Probabilistic prediction could very well be how we do deterministic deduction - e.g. about how strong the weights and how hot the probability path for those deduction steps are, so that it's followed every time, even if the overall process is probabilistic.

Probabilistic doesn't mean completely random.

>Intelligence is the ability to reason about logic. If 1 + 1 is 2, and 1 + 2 is 3, then 1 + 3 must be 4.

Human Intelligence is clearly not logic based so I'm not sure why you have such a definition.

>and yet LLMs, as expected, still cannot do basic arithmetic that a child could do without being special-cased to invoke a tool call.

One of the most irritating things about these discussions is proclamations that make it pretty clear you've not used these tools in a while or ever. Really, when was the last time you had LLMs try long multi-digit arithmetic on random numbers ? Because your comment is just wrong.

>What if 1 + 2 is 2 and 1 + 3 is 3? Then we can reason that under these constraints we just made up, 1 + 4 is 4, without ever having been programmed to consider these rules.

Good thing LLMs can handle this just fine I guess.

Your entire comment perfectly encapsulates why symbolic AI failed to go anywhere past the initial years. You have a class of people that really think they know how intelligence works, but build it that way and it fails completely.

>The LLM is predicting what tokens come next, based on a bunch of math operations performed over a huge dataset.

Whereas the child does what exactly, in your opinion?

You know the child can just as well to be said to "just do chemical and electrical exchanges" right?

Okay but chemical and electrical exchanges in an body with a drive to not die is so vastly different than a matrix multiplication routine on a flat plane of silicon

The comparison is therefore annoying

>Okay but chemical and electrical exchanges in an body with a drive to not die is so vastly different than a matrix multiplication routine on a flat plane of silicon

I see your "flat plane of silicon" and raise you "a mush of tissue, water, fat, and blood". The substrate being a "mere" dumb soul-less material doesn't say much.

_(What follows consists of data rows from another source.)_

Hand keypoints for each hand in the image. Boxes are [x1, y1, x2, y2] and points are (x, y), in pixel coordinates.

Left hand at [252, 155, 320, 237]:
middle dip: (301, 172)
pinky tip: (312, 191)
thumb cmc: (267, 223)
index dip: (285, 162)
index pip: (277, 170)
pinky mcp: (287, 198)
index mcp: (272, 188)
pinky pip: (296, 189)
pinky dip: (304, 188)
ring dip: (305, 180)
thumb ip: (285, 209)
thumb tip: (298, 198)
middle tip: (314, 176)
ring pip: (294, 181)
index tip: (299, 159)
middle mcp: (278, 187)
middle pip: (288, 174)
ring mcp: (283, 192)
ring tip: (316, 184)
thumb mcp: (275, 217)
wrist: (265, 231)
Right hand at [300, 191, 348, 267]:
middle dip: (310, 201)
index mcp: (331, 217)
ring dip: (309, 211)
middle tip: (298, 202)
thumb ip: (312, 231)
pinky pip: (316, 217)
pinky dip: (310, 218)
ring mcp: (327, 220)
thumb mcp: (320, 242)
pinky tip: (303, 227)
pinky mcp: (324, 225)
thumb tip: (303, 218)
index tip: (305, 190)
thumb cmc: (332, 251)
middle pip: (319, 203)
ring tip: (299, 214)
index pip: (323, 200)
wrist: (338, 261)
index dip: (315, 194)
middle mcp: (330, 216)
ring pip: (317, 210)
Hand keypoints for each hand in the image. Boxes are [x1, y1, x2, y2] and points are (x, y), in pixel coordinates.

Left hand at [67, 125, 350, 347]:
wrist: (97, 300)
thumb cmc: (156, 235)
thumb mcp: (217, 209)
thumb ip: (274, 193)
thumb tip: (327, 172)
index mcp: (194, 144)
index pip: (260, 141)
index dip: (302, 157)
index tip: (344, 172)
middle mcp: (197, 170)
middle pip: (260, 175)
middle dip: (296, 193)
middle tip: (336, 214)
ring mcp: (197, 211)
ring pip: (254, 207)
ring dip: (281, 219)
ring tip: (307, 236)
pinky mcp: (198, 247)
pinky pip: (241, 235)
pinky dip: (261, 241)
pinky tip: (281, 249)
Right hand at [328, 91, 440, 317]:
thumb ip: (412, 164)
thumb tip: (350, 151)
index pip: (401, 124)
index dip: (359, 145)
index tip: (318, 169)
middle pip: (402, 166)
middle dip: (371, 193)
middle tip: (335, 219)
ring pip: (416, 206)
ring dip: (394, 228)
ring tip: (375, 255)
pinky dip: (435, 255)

And the idea is that what matters is the processing - not the material it happens on, or the particular way it is.

Air molecules hitting a wall and coming back to us at various intervals are also "vastly different" to a " matrix multiplication routine on a flat plane of silicon".

But a matrix multiplication can nonetheless replicate the air-molecules-hitting-wall audio effect of reverbation on 0s and 1s representing the audio. We can even hook the result to a movable membrane controlled by electricity (what pros call "a speaker") to hear it.

The inability to see that the point of the comparison is that an algorithmic modelling of a physical (or biological, same thing) process can still replicate, even if much simpler, some of its qualities in a different domain (0s and 1s in silicon and electric signals vs some material molecules interacting) is therefore annoying.

Intelligence does not require "chemical and electrical exchanges in an body". Are you attempting to axiomatically claim that only biological beings can be intelligent (in which case, that's not a useful definition for the purposes of this discussion)? If not, then that's a red herring.

"Annoying" does not mean "false".

At least read the other replies that pre-emptively refuted this drivel before spamming it.
At least don't be rude. They refuted nothing of the short. Just banged the same circular logic drum.